With support from the Agency for Healthcare Research and Quality (HS13087), Dr. Tait and his colleagues used a Worker's Compensation database, worker self-report, and telephone interviews to examine differences in the case management of occupational low back injuries among 580 black and 892 white workers in Missouri. The workers had filed Workers' Compensation claims that had been settled over an 18-month period. They could not choose their initial health care provider, which equalized initial access to treatment. The injuries ranged from herniated disc and pinched nerve to fracture and degenerative joint disease.
Type of injury, race, age, and compensation rate significantly predicted whether a claimant did or did not receive temporary disability pay. Consistent with accepted models of disability management, claimants with disc injuries and those who underwent surgery incurred more treatment costs, had more compensated work absences, and demonstrated longer claim periods. They also received higher disability ratings and larger settlement awards.
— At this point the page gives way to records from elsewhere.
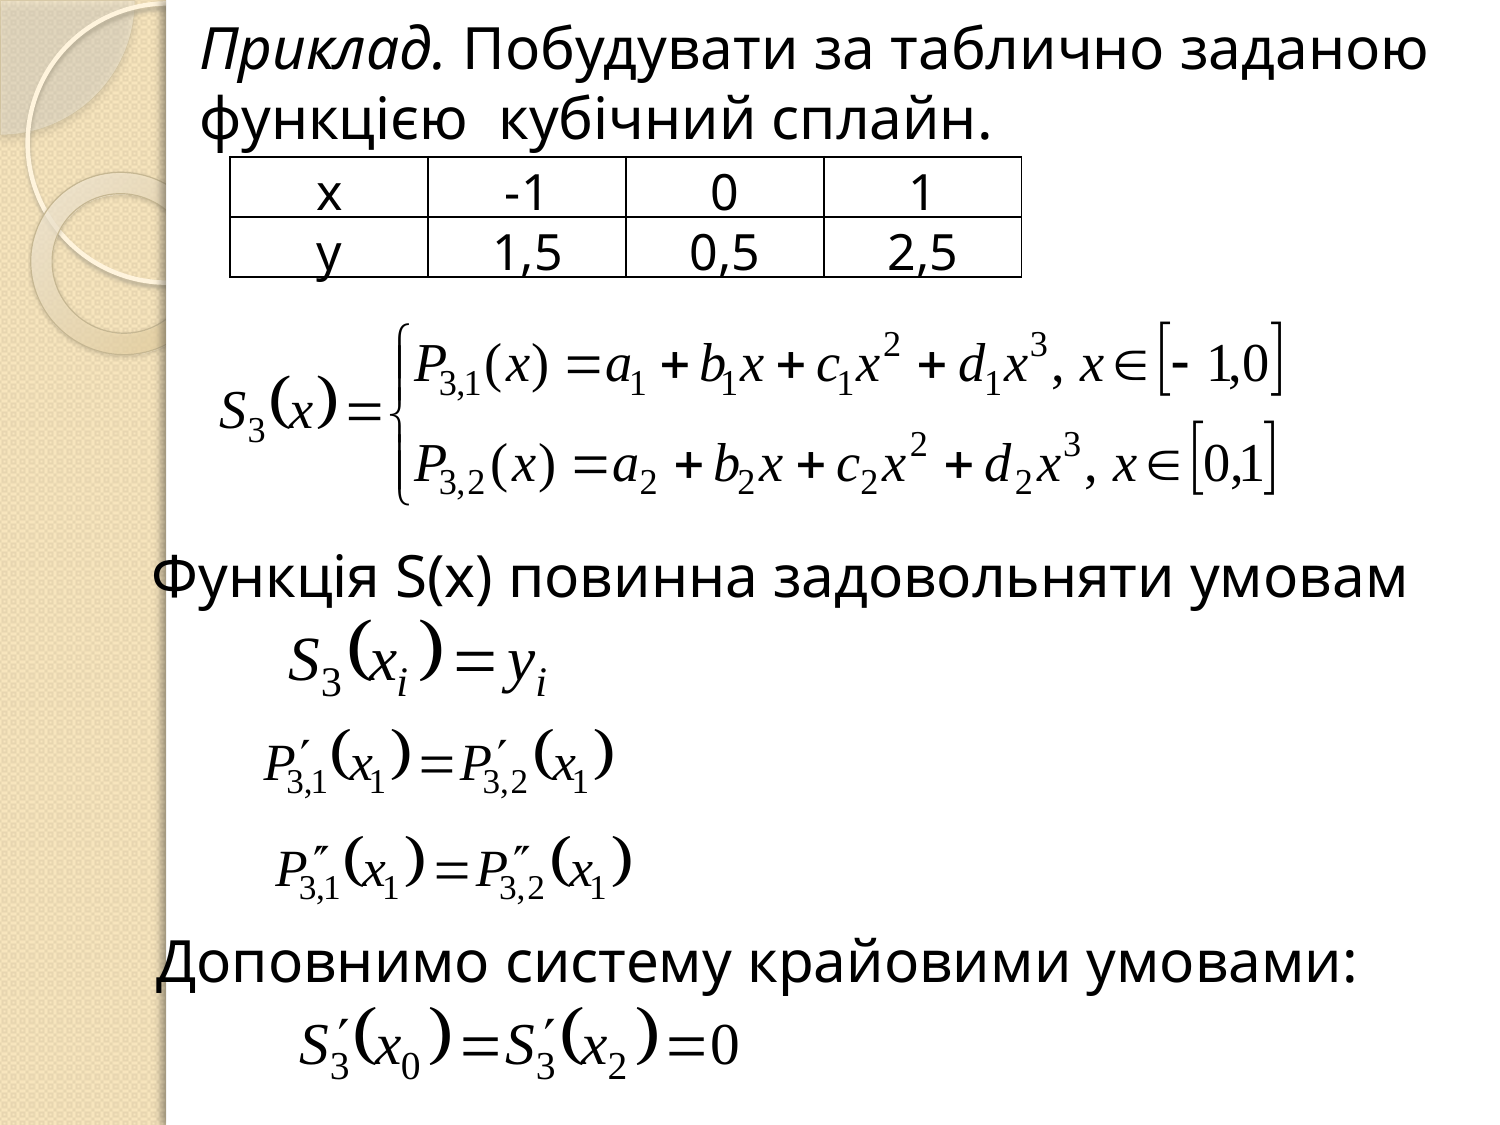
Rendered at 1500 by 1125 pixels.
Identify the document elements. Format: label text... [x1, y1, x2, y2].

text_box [253, 727, 615, 811]
table_cell у [231, 218, 427, 276]
table_cell 0,5 [627, 218, 823, 276]
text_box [289, 1004, 751, 1095]
table_header -1 [429, 158, 625, 216]
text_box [277, 617, 558, 713]
table_header х [231, 158, 427, 216]
text_box Доповнимо систему крайовими умовами: [141, 916, 1373, 1002]
table_cell 1,5 [429, 218, 625, 276]
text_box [265, 833, 634, 918]
text_box Функція S(x) повинна задовольняти умовам [137, 531, 1424, 617]
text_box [210, 314, 1290, 516]
table_header 0 [627, 158, 823, 216]
table_header 1 [825, 158, 1021, 216]
text_box Приклад. Побудувати за таблично заданою функцією кубічний сплайн. [171, 4, 1500, 159]
table_cell 2,5 [825, 218, 1021, 276]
Other findings were not consistent with accepted disability management models. After controlling for injury and other factors, blacks and lower SES claimants incurred lower treatment costs, fewer compensated work absences, shorter claim periods, lower disability ratings, and smaller settlements.
More details are in "Management of occupational back injuries: Differences among African Americans and Caucasians," by Dr. Tait, John T. Chibnall, Ph.D., Elena M. Andresen, Ph.D., and Nortin M. Hadler, M.D., in the December 2004 Pain 112, pp. 389-396.